++++ EXCERPTED DATA
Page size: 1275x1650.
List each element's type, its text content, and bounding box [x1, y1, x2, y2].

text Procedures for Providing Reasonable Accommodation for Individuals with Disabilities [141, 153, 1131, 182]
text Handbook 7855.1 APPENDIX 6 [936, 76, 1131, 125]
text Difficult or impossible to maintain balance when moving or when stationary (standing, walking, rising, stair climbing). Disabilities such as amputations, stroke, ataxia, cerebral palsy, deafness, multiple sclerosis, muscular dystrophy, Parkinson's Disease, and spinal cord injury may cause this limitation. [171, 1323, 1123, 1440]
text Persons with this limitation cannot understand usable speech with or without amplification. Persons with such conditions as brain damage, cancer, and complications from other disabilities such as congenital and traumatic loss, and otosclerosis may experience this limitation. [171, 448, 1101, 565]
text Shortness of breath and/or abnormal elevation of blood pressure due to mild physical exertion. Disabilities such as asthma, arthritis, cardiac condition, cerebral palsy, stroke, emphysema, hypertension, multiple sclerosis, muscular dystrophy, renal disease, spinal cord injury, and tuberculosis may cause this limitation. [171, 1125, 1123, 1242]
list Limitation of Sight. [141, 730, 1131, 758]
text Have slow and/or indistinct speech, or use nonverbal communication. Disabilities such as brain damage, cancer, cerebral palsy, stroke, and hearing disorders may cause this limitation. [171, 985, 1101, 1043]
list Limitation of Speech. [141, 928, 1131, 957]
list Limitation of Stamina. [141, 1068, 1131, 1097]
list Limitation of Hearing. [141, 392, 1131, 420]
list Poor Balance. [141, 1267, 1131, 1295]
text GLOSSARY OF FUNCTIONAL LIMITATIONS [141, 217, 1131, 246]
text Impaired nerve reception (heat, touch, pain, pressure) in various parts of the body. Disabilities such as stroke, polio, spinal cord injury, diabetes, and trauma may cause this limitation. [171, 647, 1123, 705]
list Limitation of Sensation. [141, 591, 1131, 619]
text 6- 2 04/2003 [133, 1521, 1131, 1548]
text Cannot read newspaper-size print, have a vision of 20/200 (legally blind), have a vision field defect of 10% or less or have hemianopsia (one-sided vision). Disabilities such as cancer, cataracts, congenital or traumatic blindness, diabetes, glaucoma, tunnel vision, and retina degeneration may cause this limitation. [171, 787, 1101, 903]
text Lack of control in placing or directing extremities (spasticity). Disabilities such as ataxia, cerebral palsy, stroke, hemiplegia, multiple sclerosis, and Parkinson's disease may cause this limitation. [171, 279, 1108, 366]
++++++++
TASK BRIEF.
Lines holding the word "damage" should be copied from the entries above.

REPLY.
text Persons with this limitation cannot understand usable speech with or without amplification. Persons with such conditions as brain damage, cancer, and complications from other disabilities such as congenital and traumatic loss, and otosclerosis may experience this limitation. [171, 448, 1101, 565]
text Have slow and/or indistinct speech, or use nonverbal communication. Disabilities such as brain damage, cancer, cerebral palsy, stroke, and hearing disorders may cause this limitation. [171, 985, 1101, 1043]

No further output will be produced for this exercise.